--- begin Text to read ---

The determination module 60 , which may use a look-up table, interprets the digital impedance value to identify the particular type of device. For example, a microphone may have an impedance value in the range of 1-2 kilo-OHMS, headphones may have an impedance value between 16 OHMS and 60 OHMS and speakers may have an impedance value between 4 and 16 OHMS. As one of average skill in the art will appreciate, the steps of the variable impedance may be more than the four illustrated in FIG. 5 to provide greater granularity in determining the impedance of the load.
FIG. 6 is a schematic block diagram of an alternate embodiment of a load impedance module 62 . In this embodiment, the load impedance module 62 includes the reference current source 72 , comparator 74 , control logic 76 , register 78 , an enable circuit 80 and a signal source 82 . The enable circuit 80 is operably coupled to enable an output buffer 46 of the I/O module to provide the load current 70 based on the signal source 82 . The load current 70 may be in proportion to the reference current produced by the reference current source 72 , which may be a matched buffer to that of the output buffer 46 . When the reference current source 72 is implemented as a matched buffer, it receives the signal produced by the signal source 82 to generate the reference current. The signal source 82 may be a DC signal source, or a variable signal source. For a variable signal source, the frequency may be varied to further fine-tune the impedance of the load. Accordingly, the impedance of the load may be frequency dependent. Based on this frequency dependency, a more accurate interpretation of the particular device coupled to the pin may be rendered.

--- end Text to read ---
--- begin Recorded data ---

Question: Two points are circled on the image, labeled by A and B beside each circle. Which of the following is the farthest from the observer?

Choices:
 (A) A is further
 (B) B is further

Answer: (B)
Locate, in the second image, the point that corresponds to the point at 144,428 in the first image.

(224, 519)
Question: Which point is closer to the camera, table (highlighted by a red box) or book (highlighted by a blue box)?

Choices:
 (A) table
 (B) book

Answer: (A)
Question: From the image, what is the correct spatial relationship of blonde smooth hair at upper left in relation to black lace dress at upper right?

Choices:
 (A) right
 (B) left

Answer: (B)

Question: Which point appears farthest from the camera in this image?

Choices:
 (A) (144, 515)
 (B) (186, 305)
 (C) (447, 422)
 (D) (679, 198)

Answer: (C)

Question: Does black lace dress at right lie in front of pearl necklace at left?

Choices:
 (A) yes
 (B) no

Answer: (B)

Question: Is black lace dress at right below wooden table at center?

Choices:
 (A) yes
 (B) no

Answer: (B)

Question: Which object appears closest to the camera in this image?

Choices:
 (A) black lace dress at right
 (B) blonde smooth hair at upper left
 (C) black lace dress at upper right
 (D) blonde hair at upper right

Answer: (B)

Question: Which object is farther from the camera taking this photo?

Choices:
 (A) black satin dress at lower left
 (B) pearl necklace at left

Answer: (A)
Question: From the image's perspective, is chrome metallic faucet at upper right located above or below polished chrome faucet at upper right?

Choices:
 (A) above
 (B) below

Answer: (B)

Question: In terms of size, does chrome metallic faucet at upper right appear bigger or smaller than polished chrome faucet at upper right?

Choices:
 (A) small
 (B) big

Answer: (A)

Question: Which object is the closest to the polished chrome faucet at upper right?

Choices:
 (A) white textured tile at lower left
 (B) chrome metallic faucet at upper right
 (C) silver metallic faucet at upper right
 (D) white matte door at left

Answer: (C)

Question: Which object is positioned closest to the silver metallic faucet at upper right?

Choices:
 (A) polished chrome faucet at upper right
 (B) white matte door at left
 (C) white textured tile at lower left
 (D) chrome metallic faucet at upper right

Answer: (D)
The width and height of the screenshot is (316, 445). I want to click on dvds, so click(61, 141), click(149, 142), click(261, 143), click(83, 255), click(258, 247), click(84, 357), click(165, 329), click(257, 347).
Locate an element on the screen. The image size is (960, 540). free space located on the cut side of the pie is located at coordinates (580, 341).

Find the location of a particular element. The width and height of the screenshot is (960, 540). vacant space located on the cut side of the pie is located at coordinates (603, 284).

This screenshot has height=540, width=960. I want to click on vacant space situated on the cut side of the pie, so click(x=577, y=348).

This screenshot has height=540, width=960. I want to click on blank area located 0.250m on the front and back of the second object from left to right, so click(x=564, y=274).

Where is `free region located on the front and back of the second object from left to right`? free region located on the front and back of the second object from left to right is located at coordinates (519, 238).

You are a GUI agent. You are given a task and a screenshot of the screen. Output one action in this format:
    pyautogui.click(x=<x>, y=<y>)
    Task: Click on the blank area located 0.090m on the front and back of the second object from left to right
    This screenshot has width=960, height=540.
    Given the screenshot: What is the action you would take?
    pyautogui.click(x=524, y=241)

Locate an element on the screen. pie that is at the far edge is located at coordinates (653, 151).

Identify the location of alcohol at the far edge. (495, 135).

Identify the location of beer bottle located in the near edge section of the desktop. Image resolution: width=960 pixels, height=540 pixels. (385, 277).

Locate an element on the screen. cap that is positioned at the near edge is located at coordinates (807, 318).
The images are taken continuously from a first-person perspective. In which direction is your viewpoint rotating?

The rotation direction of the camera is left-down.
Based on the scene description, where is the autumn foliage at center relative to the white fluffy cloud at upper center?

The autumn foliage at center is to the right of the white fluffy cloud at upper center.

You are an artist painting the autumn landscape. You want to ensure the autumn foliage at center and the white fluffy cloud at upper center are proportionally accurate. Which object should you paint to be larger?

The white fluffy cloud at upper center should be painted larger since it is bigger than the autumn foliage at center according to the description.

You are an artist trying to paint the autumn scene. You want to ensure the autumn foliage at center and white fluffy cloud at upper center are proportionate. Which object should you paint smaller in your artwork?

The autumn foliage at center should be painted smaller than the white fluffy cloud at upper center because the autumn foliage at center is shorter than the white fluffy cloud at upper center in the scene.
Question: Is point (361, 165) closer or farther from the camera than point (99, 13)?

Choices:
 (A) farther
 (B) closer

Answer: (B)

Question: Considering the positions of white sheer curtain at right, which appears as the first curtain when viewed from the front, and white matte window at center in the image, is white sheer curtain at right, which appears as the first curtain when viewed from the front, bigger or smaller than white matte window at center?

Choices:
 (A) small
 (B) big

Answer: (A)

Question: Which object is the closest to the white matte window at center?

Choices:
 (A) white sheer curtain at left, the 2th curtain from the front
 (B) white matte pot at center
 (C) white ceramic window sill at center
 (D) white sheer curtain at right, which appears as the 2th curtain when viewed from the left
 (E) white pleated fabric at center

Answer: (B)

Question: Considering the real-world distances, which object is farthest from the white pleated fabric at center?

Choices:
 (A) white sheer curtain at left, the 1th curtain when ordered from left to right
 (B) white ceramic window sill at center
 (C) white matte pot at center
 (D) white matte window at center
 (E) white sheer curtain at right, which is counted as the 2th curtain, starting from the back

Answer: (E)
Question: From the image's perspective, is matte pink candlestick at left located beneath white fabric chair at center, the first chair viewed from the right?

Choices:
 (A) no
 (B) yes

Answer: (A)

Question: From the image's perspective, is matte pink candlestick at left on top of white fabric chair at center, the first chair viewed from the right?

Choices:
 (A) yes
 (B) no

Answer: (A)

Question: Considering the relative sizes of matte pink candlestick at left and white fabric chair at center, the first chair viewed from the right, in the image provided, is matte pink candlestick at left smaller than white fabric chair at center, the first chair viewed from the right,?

--- end Recorded data ---

◆ **Given instruction**: According to the text on load impedance detection, what impedance range may headphones have?

◆ **Response to this exercise**: Headphones may have an impedance value between 16 ohms and 60 ohms.